Contraindication for digital subtraction angiography:

  1. Sensitivity to contrast media reactions
  2. Increased CT, BT and PTB (prothrombin time)
  3. Local sepsis
  4. Renal failure or senior cardiac disease

Patient preparation for angiographic procedures:

  1. Informed concern of the patient
  2. 6-8 hours of oral fasting
  3. Xylocaine test should be performed
  4. Remove all the radio opaque material from the area of interest
  5. The puncture side should be prepared as for surgery

Accessories required:

  1. Seldinger needle (it is a long 26 gauze needle with stylet and thick plastic cover)
  2. Xylocanine 2% as local anesthesia
  3. Teflon coated guide wire
  4. Catheter
  5. Spirited swap, cotton benzoid tincture
  6. X-ray unit with image intensifying facility
  7. Emergency drug
  8. Mackintosh towel, bandages, antiseptic solution, 20 & 50 ml syringes
  9. Contrast media

Contrast media: water soluble, iodinated, non-ionic contrast media like Iohexol 76% is used in 40ml volume and given intravenously through pressure injection.
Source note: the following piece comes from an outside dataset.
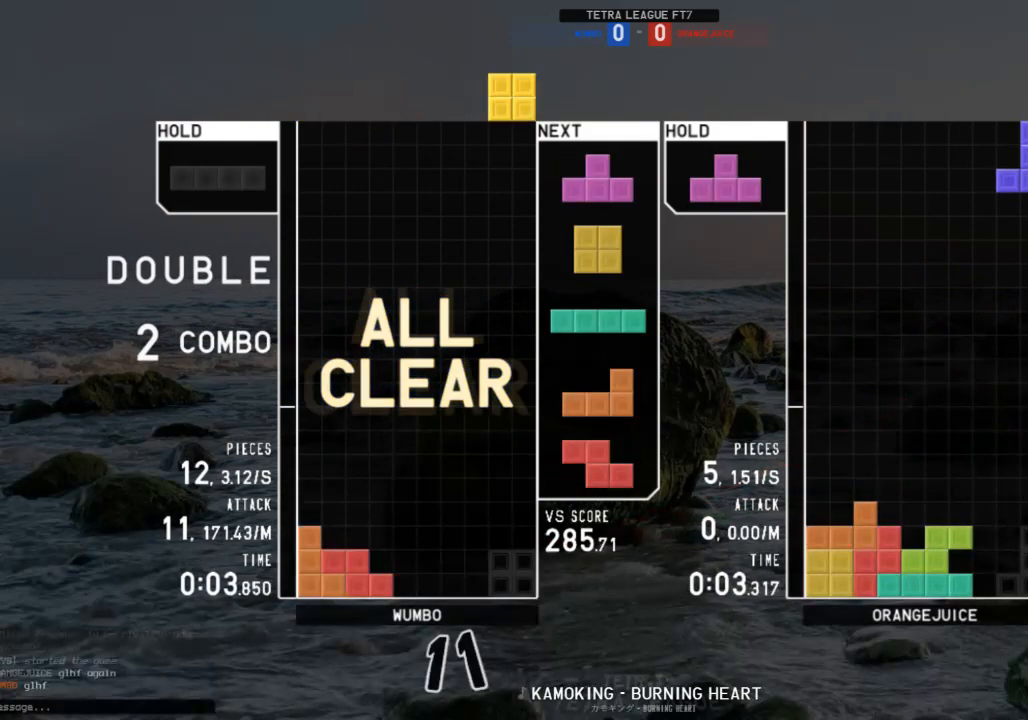
{"keys": ["right"], "events": [[33, "right", "up"], [67, "down", "down"], [133, "c", "down"], [133, "right", "down"], [167, "down", "up"], [200, "c", "up"], [267, "right", "up"], [300, "z", "down"], [367, "down", "down"], [367, "right", "down"], [400, "down", "up"], [400, "z", "up"]]}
  1. The patient will come to the radiology department as per the appointment and preparation and after changing the hospital gown and removing the radio opaque materials, will lie supine on X-ray table.
  2. Make sure that all the diagnostic tests perform for the procedure are in normal value.
  3. After confirming that the puncture site is surgically prepared
  4. Fix the femoral artery on the place
  5. Give a small stab incision to remove the tissue layers over the femoral artery after injecting 2% xylocaine local anesthesia over the femoral artery
  6. Make a small hole in the femoral artery and inject the stylet into the femoral artery using a bevel angle of 45°
  7. If the needle is injected into femoral artery a give way feeling will be felt and blood will rush into the needle hub, if not the surgical needle should be withdrawn back and reinserted with changed angle or moving it slightly left/right/up and down. Once the needle is into femoral artery fix it with adhesive tape.
  8. Now gently remove the needle stylet and clean the blood
  9. Now only the hard plastic cover remains in-situ
  10. A metallic guard wire is gently inserted through this plastic cover and forwarded to the desired location under the control of image intensifier
  11. Now the outer plastic cover is also removed and a catheter is threaded over the guide wire and forwarded towards side of examination
  12. Now the guide wire is also removed leaving only the catheter is connected with contrast coated syringe and contrast media is gently inserted at a pre determine rate using the pressure injector.
  13. Now the imaging of the area is done and finally catheter is removed from the puncture side.
  14. The puncture side is sutures and sealed with benzoid tincture to avoid entry of any external infection into the blood vessels.
  15. The patient should be observed for any changes in vital sign (BP, temperature, pulse and dilation of pupils). If everything is normal discharge the patient with an instruction to consume plenty of oral fluid/water so that the contrast media circulating inside the body with blood is eliminated out through kidney at a rapid rate.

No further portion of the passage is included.